WHAT YOU WILL DO:
Could you work out how many lines in the material below hold the word "front"? Give only the number in reply.

PROVIDED DATA:
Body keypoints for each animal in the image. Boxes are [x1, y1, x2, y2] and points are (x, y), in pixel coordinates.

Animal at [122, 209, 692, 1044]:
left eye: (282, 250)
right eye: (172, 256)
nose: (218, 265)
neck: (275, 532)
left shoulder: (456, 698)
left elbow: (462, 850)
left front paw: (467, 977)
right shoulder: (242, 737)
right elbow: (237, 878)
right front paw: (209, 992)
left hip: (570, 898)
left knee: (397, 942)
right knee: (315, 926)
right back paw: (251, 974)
* * *
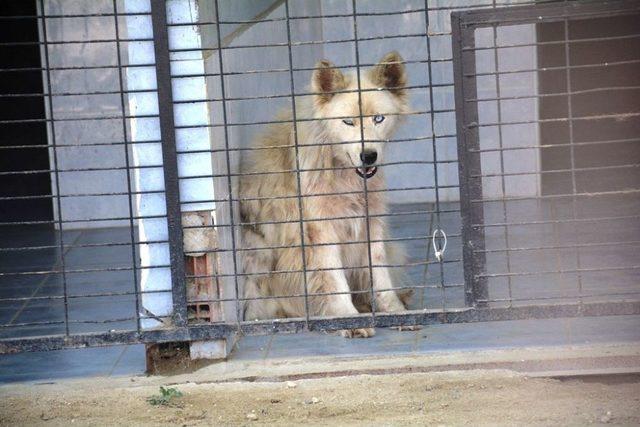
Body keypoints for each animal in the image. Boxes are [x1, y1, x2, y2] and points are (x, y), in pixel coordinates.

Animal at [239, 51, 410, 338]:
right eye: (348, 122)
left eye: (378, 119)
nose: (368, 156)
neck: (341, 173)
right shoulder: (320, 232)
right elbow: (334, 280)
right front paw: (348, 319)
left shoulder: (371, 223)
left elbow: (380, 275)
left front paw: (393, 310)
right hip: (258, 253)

REPLY TO THE EXERCISE:
4